Thermal plasticity within and across generations and its relevance to contemporary evolution

Abstract

Understanding and predicting how populations will react to changes in the environment is a long-standing goal in evolutionary ecology. It is also of considerable practical importance, as anthropogenic changes stress species worldwide. The relevance of phenotypic plasticity is becoming more apparent as species are forced to cope with rapid changes in the environment. This dissertation explores ways in which phenotypic plasticity will play a major role in determining the future of populations. In Chapters 1 and 2, I evaluate a modeling framework that could be used to predict plastic changes in key life history traits of ectotherms brought about by temperature. This work, based on the metabolic theory of ecology (MTE), assumes that biological rates scale exponentially with temperature. I first show the validity of the MTE for predicting lifespan gradients within species and then apply this temperature-life history relationship to predict changes in ectotherms resulting from global temperature increases over the next 50 years.

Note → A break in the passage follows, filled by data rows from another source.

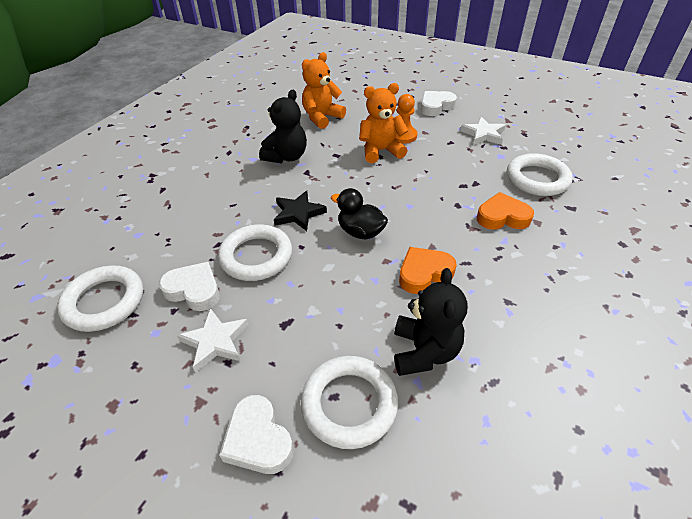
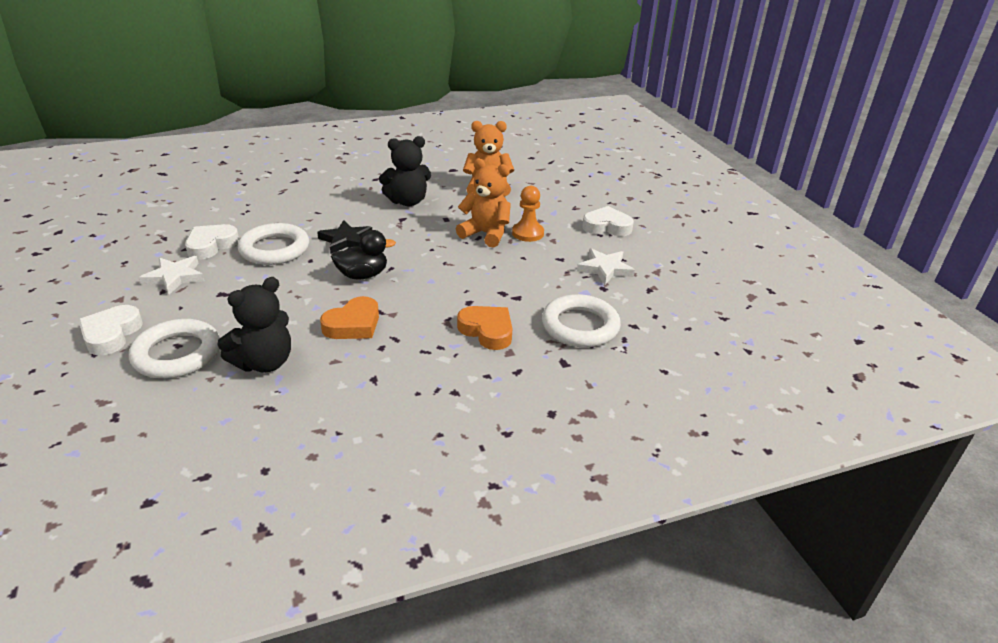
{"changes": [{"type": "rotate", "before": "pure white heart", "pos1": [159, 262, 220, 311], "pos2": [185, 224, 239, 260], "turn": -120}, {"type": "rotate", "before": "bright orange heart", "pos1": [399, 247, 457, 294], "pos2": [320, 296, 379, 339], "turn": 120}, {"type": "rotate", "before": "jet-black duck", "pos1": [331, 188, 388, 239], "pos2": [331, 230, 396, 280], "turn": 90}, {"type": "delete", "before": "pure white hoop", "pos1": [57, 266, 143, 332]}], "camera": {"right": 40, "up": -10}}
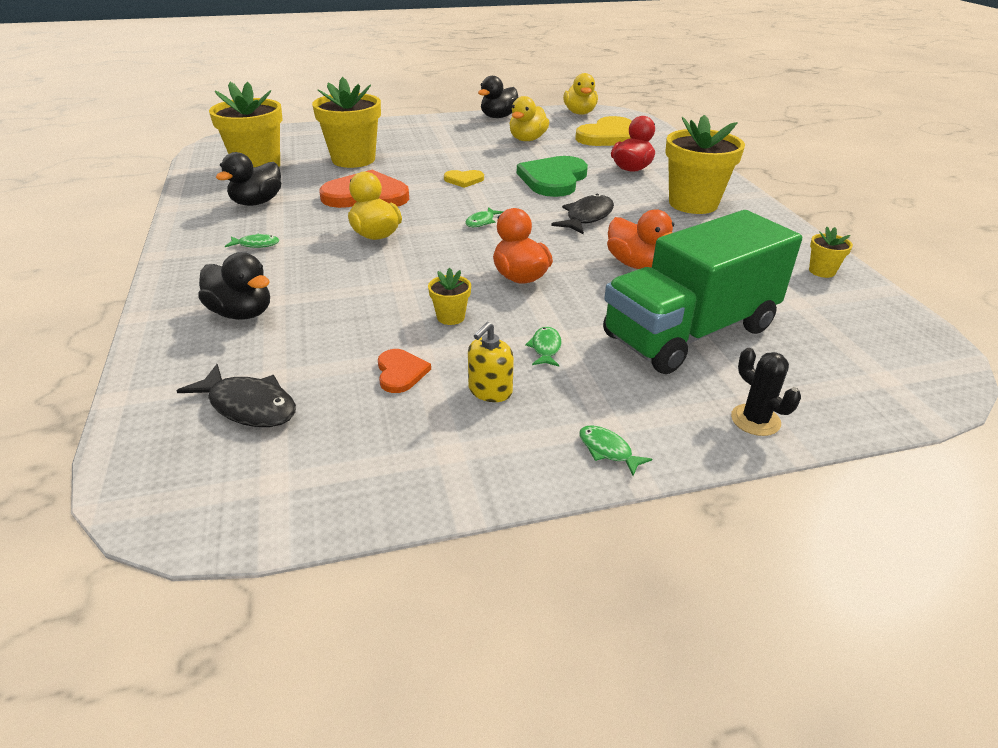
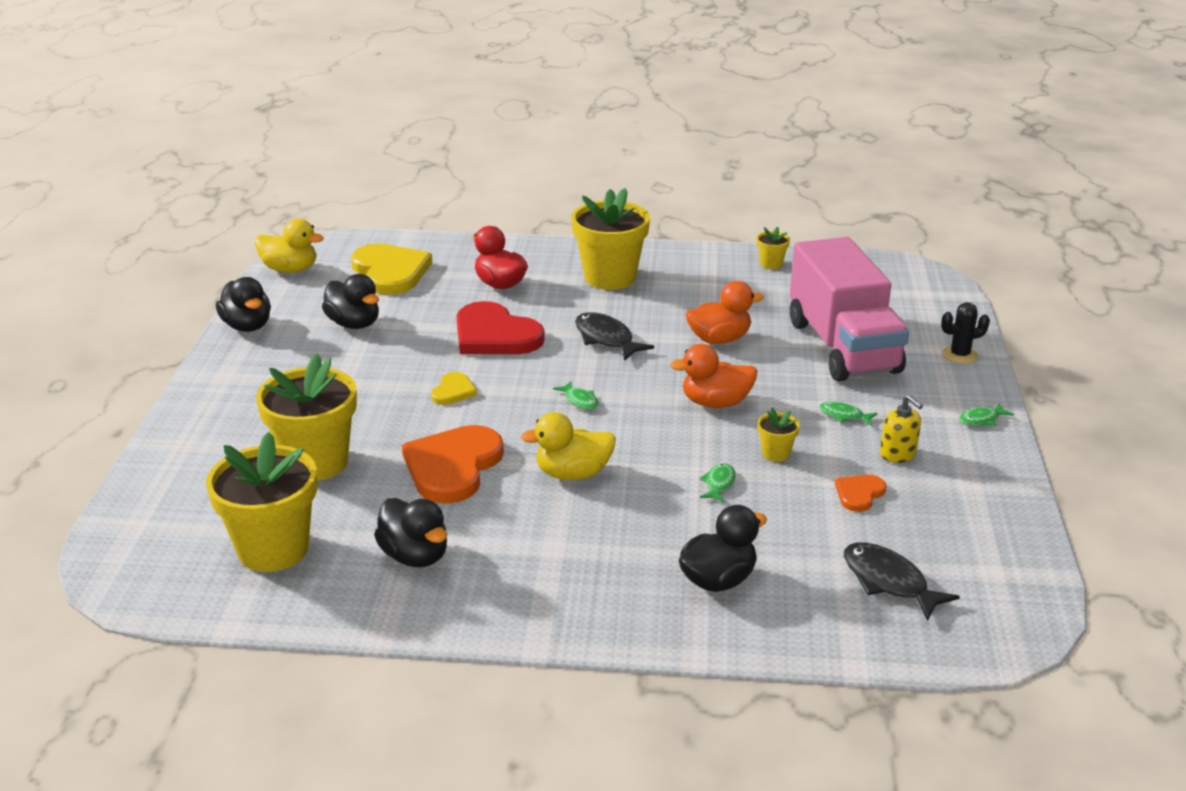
{"changes": [{"type": "recolor", "before": "yellow duck", "after": "jet-black duck", "pos1": [509, 96, 549, 141], "pos2": [322, 274, 379, 329]}, {"type": "recolor", "before": "emerald heart", "after": "red heart", "pos1": [517, 156, 588, 197], "pos2": [457, 301, 545, 354]}, {"type": "move", "before": "emerald fish figure", "pos1": [225, 234, 279, 248], "pos2": [700, 464, 736, 502]}, {"type": "recolor", "before": "emerald lorry", "after": "pink lorry", "pos1": [603, 210, 802, 374], "pos2": [790, 237, 909, 381]}, {"type": "rotate", "before": "bright orange heart", "pos1": [378, 349, 431, 393], "pos2": [835, 475, 886, 512], "turn": -60}, {"type": "rotate", "before": "jet-black fish figure", "pos1": [177, 364, 296, 427], "pos2": [844, 542, 960, 621], "turn": -90}], "camera": {"right": -70, "up": -5}}
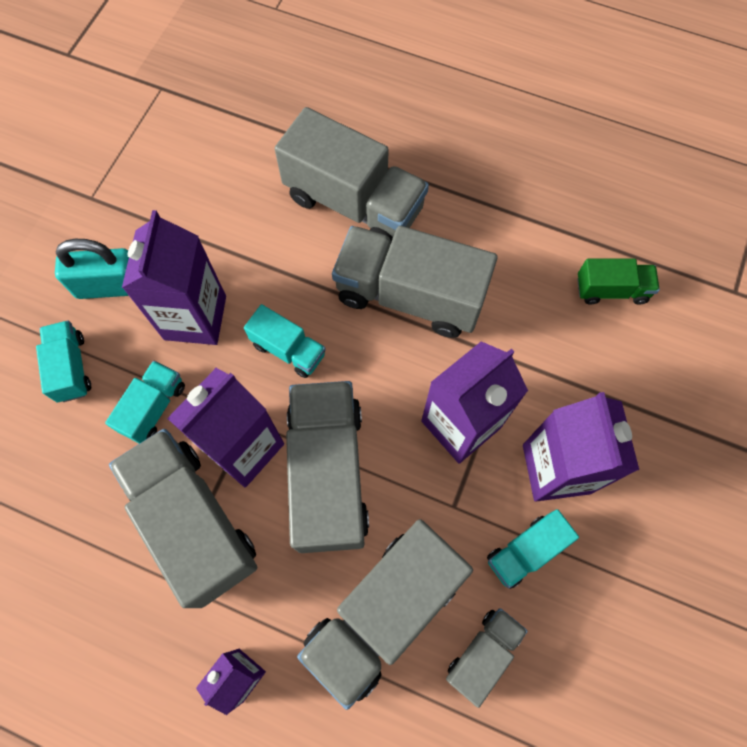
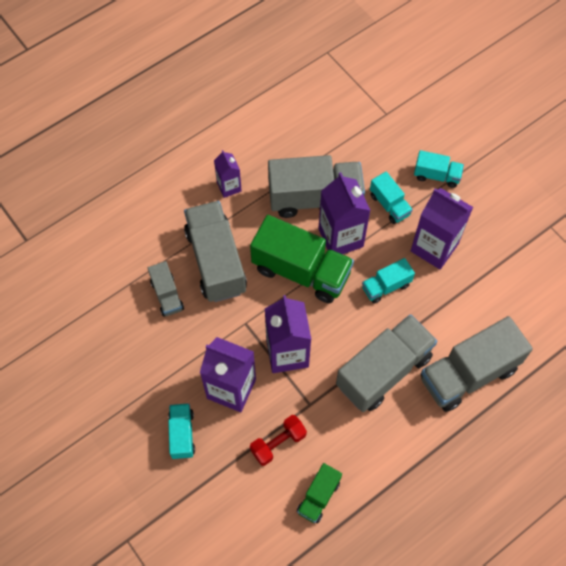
{"changes": [{"type": "move", "before": "aqua lorry", "pos1": [487, 509, 579, 589], "pos2": [168, 403, 195, 459]}, {"type": "recolor", "before": "gray lorry", "after": "emerald lorry", "pos1": [286, 381, 369, 553], "pos2": [250, 215, 354, 303]}, {"type": "insert", "after": "red free weight", "pos2": [250, 415, 307, 466]}, {"type": "delete", "before": "aqua small lock", "pos1": [55, 239, 129, 299]}], "camera": {"right": 120, "up": -5}}
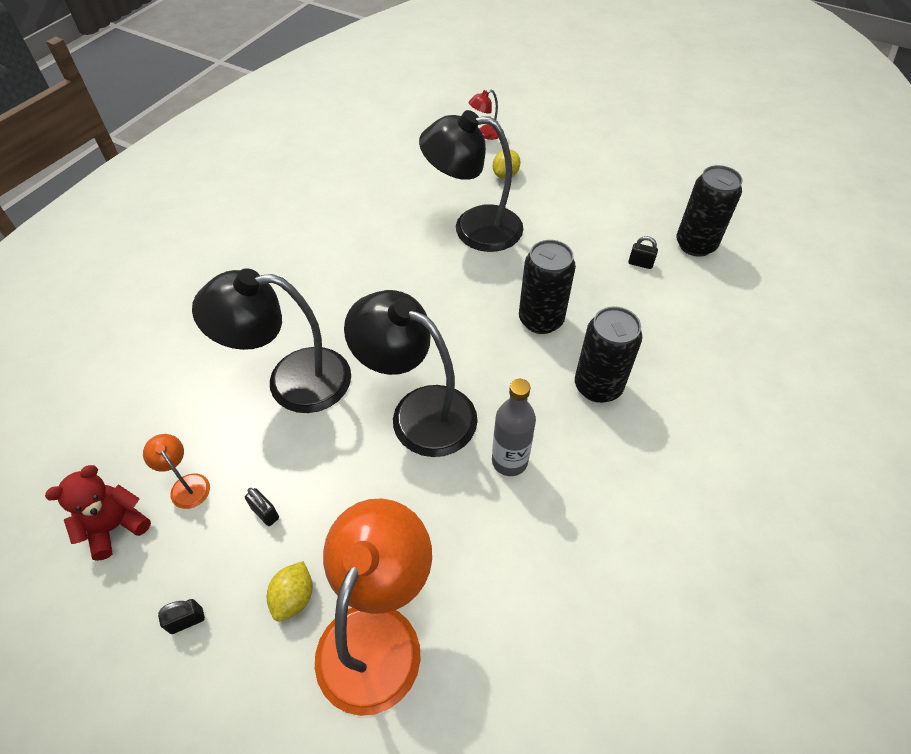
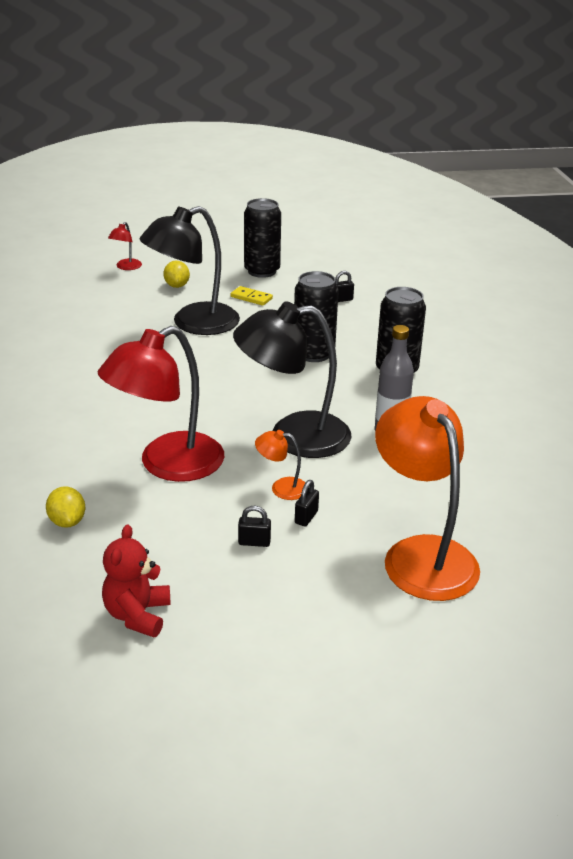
{"changes": [{"type": "move", "before": "yellow citrus fruit", "pos1": [267, 561, 313, 622], "pos2": [46, 486, 85, 528]}, {"type": "recolor", "before": "jet-black reading lamp", "after": "red reading lamp", "pos1": [192, 268, 351, 413], "pos2": [98, 326, 224, 482]}, {"type": "insert", "after": "yellow domino tile", "pos2": [231, 286, 273, 306]}, {"type": "move", "before": "jet-black soda can", "pos1": [676, 165, 743, 257], "pos2": [244, 198, 281, 278]}, {"type": "move", "before": "bright orange reading lamp", "pos1": [143, 434, 210, 509], "pos2": [255, 430, 305, 500]}, {"type": "move", "before": "jet-black small lock", "pos1": [158, 599, 205, 634], "pos2": [295, 480, 319, 526]}], "camera": {"right": -40, "up": -20}}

In Chapter 3, I experimentally test the plastic response of sheepshead minnows, Cyprinodon variegatus, an estuarine fish common to the east coast, to combinations of temperature (24, 29, 34??C) and food availability (60, 80, or 100% of maximum consumption). The thermal response of juvenile growth rate was mediated by food availability, while the age at maturation was independently affected by temperature and food. Notably, and despite very different thermal and feeding regimes, the fish matured within a small size window. In Chapters 4 and 5, I explore transgenerational plasticity (TGP) as a means to cope with temperature changes. When the temperature experienced by the parents acts as a reliable indicator of thermal offspring environment, a parent can "pre-program" offspring traits appropriate for the predicted environment. This transfer of information from parent to offspring has been termed TGP, and is well studied in plants and invertebrates. In these chapters, I show that thermal TGP has a strong effect in larval growth of sheepshead minnows. I also explore how transgenerational and phenotypic plasticity interact to shape the size of fish throughout life, and provide evidence suggesting that the TGP effect lasts for at least 2 generations.